Es ist aus Sicht der österreichischen SteuerzahlerInnen absolut unerklärlich, warum – insbesondere mit dem nicht rückzahlbaren Zuschuss von 150 Mio. Euro an die AUA – dem deutschen Lufthansa-Konzern eine Leistung ohne Gegenleistung erbracht wird. Eine Staatsbeteiligung mit Stimmrecht wäre die logische Folge einer solchen Zahlung und ein adäquates Instrument gewesen, um österreichische Luftfahrtpolitikinteressen in die deutsche Konzernstrategie einfließen zu lassen, die sich positiv auf den Standort Österreich und deren Beschäftigte auswirkt. Mit diesem – von den österreichischen SteuerzahlerInnen finanzierten Geschenk – hat die österreichische Bundesregierung die Chance vertan, bei einer wirtschaftlichen Erholung des Unternehmens nach der Krise zu profitieren.

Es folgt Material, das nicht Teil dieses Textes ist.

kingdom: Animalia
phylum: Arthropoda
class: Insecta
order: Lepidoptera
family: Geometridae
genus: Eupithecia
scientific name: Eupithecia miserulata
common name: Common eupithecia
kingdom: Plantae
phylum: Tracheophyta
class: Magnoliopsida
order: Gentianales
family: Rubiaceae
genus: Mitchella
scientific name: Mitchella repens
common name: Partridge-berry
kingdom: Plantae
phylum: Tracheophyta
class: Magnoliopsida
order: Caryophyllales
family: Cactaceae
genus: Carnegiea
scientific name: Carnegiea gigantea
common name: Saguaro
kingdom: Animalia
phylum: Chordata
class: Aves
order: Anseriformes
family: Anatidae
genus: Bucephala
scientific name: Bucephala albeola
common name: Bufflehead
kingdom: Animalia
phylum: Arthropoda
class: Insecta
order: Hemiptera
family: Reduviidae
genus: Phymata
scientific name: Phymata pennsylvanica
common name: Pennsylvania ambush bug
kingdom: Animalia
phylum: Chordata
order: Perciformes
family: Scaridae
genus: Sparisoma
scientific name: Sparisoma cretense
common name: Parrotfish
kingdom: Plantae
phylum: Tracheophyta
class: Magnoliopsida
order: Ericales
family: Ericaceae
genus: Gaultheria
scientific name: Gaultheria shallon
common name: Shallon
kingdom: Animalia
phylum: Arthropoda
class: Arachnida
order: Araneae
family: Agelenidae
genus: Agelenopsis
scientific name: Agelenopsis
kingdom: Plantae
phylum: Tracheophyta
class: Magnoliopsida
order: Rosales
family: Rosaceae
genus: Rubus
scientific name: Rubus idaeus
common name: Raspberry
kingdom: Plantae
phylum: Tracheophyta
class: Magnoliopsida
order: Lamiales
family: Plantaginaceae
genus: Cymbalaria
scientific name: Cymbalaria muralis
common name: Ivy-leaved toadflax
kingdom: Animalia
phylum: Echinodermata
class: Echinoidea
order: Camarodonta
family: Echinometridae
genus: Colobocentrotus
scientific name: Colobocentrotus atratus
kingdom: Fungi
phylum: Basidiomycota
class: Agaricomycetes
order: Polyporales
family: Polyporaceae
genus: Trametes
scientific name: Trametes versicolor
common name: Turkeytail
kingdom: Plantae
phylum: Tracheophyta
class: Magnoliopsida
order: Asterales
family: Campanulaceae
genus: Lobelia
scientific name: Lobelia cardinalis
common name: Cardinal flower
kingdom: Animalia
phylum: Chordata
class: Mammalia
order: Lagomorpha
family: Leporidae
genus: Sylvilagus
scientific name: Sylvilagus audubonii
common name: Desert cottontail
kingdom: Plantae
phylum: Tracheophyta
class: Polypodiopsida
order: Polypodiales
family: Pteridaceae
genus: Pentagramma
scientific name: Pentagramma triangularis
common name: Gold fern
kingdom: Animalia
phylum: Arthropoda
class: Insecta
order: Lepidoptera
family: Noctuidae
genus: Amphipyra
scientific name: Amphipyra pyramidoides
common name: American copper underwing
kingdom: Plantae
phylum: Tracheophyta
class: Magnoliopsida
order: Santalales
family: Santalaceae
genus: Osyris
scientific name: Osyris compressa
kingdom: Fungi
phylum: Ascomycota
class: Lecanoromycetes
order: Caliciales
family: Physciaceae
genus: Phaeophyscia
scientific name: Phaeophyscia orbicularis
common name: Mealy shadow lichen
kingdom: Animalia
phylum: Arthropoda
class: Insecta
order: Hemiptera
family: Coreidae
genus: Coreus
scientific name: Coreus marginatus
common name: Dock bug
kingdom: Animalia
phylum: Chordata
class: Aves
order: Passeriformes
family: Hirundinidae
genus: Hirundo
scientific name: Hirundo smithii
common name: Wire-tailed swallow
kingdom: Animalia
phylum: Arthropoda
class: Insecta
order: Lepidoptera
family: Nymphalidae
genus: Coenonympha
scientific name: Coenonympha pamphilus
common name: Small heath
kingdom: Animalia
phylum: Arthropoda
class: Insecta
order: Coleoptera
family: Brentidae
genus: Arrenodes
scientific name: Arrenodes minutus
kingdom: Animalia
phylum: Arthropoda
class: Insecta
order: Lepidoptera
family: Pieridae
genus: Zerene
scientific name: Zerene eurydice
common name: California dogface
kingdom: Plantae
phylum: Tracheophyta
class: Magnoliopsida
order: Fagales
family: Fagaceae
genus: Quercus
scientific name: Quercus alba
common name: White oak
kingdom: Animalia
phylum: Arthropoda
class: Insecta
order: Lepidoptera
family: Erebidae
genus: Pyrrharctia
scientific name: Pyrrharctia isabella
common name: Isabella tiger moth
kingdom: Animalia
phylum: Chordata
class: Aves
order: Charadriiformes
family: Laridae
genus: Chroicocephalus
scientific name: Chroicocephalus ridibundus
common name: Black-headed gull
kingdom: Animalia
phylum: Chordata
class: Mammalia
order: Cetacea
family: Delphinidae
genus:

Luftfahrtgipfel als Chance

Die aufgezeigten Lösungsansätze machen ersichtlich, dass auch Maßnahmen auf nationaler Ebene dazu beitragen können, der Branche und ihren Beschäftigten in Österreich ein stabileres und zukunftsfähigeres Fundament zu gewährleisten, um sich im internationalen Wettbewerb behaupten zu können. In diesem Sinne kann der Forderung des Vida-Vorsitzenden Roman Hebenstreit nach einem Luftfahrtgipfel, um die Rahmenbedingungen zur Standort- und Arbeitsplatzsicherung zu gestalten, nur beigepflichtet werden. Es ist jetzt die Möglichkeit und die Zeit gegeben, etwas zu verändern. Bündeln wir die Kräfte, um für eine sozial und ökologisch nachhaltigere Luftfahrt zu sorgen.